I have a list with some fuzzy variables and a list with some clean variables. I want to want to (fuzzy) match both of them where the compged distance is lowest and some rules regarding their edit distances are satisfied (f.ex. compged < 100 and spedis < 50). I tried the following code
proc sql noprint;
create table out as
select min(compged(fuzzy.fuzzy_title,clean.cleaned_title,100))
as comp,
fuzzy.fuzzy_title, clean.cleaned_title
from fuzzy inner join clean
on (compged(fuzzy.fuzzy_title,clean.cleaned_title,100) < 100 and
spedis(clean.cleaned_title,fuzzy.fuzzy_title) < 50);
quit;
The datasets fuzzy and clean basically just contain the titles that I want to match. The code I use just gives me the minimum compged score of the whole dataset and then some arbitrary match where my condition regarding the distances are satisfied. Is there a way to choose exactly the clean_title with the minimum compged score for a given fuzzy_title? I might have searched wrong, but I couldn't find the answer to this.

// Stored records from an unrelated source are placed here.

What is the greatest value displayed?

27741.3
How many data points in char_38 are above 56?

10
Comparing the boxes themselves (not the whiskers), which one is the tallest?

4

I think you are looking for group by
+ having
:
proc sql;
create table out as
select
compged(fuzzy.fuzzy_title,clean.cleaned_title,100)as comp
,fuzzy.fuzzy_title
,clean.cleaned_title
from fuzzy inner join clean
on (compged(fuzzy.fuzzy_title,clean.cleaned_title,100) < 100
and spedis(clean.cleaned_title,fuzzy.fuzzy_title) < 50)

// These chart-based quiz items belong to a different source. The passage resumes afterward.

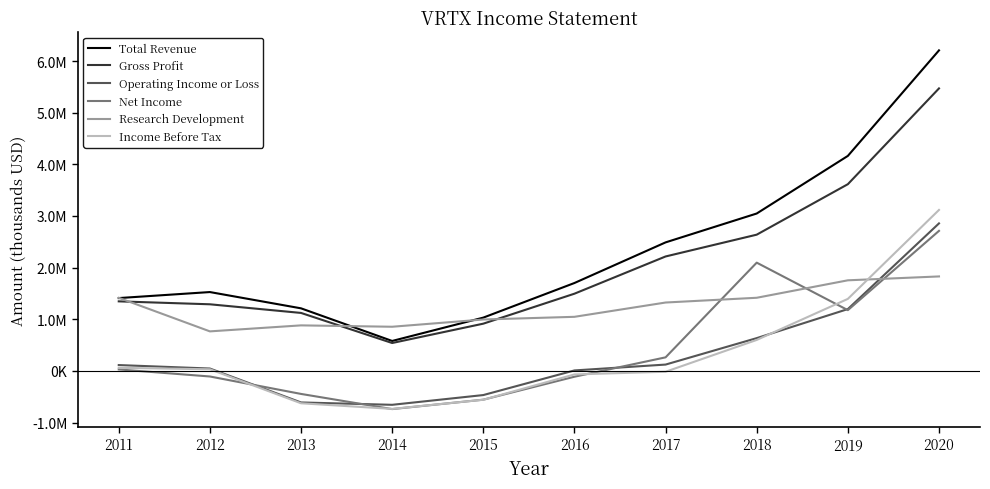

Which series has the widest spread of values?

Total Revenue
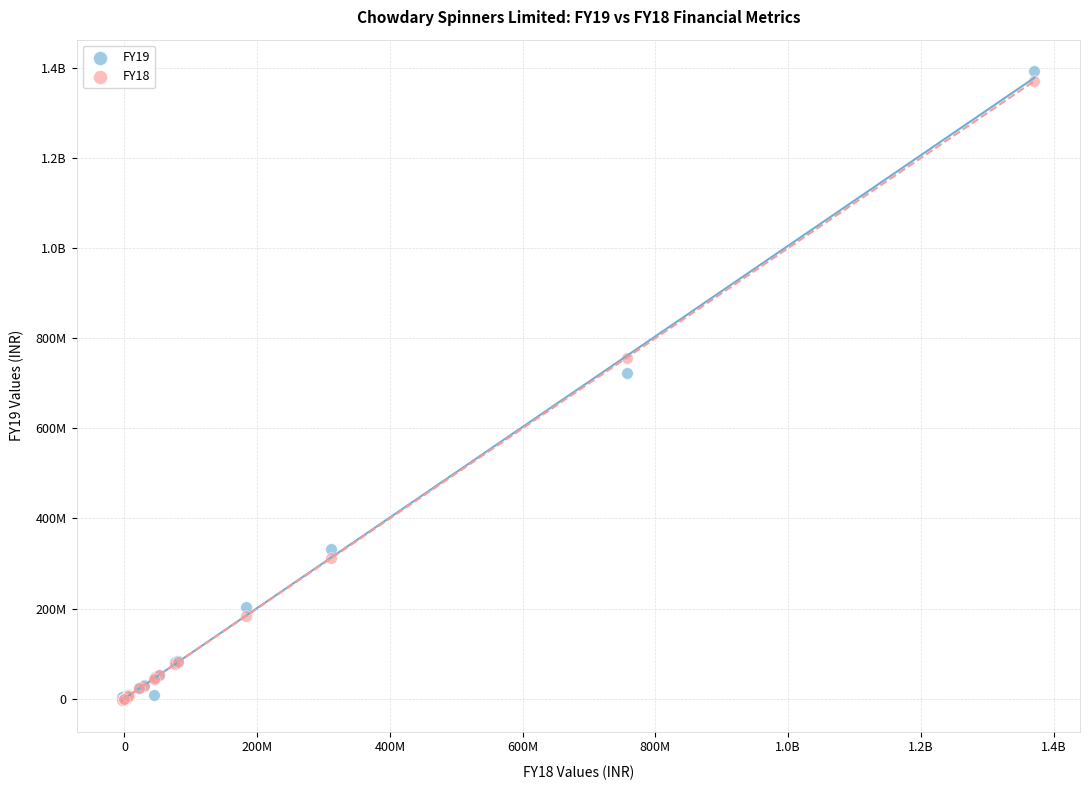

What are all the series names shown in the legend?

FY19, FY18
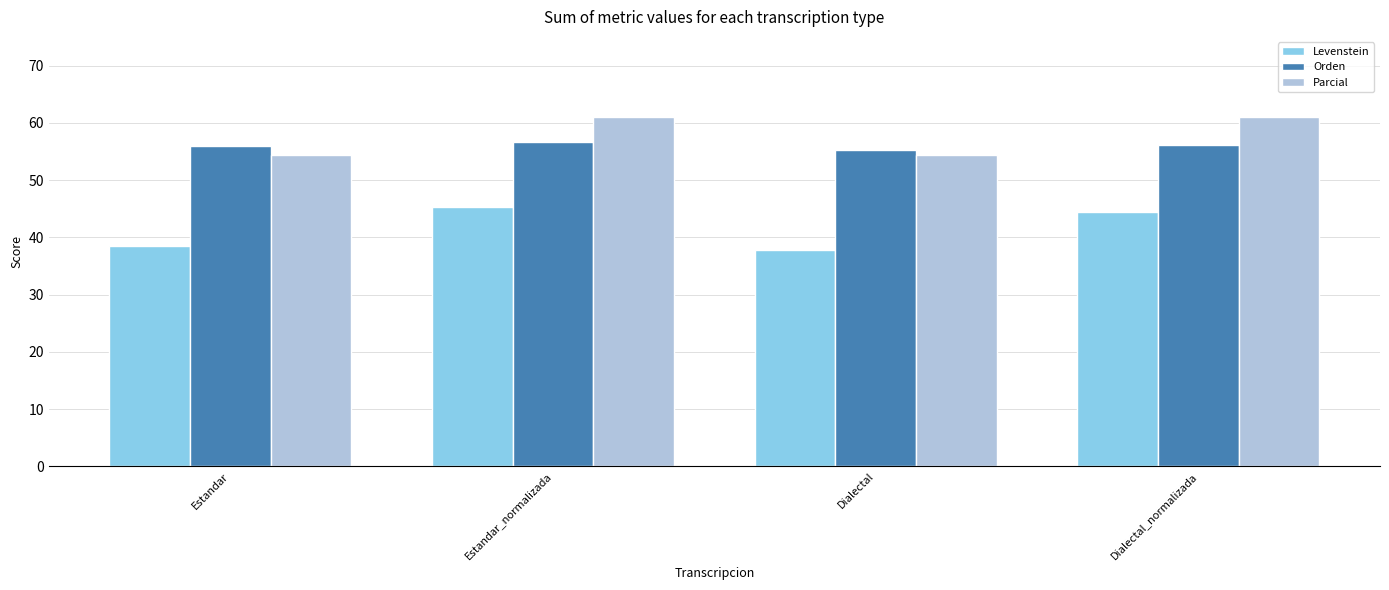

How many groups of bars are there?

4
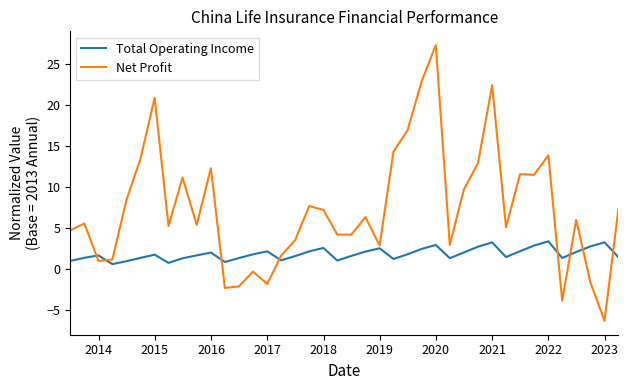

List the series in order of their peak value, lowest first.

Total Operating Income, Net Profit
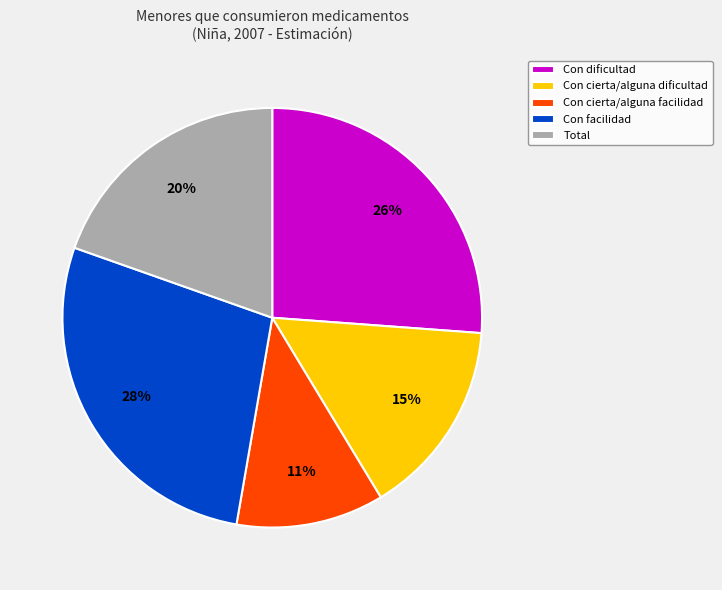

Is there a majority slice in this chart?

No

group by fuzzy.fuzzy_title
having calculated comp = min(compged(fuzzy.fuzzy_title,clean.cleaned_title,100))
;quit;
If there are more fuzzy_title
+ cleaned_title
pairs having the same comp
value, all of them will be in the output. You can select only one of them in a single query. However, I think it's easier to keep those steps separated and select one row for each fuzzy_title
in another query (e.g. using first
data step variable).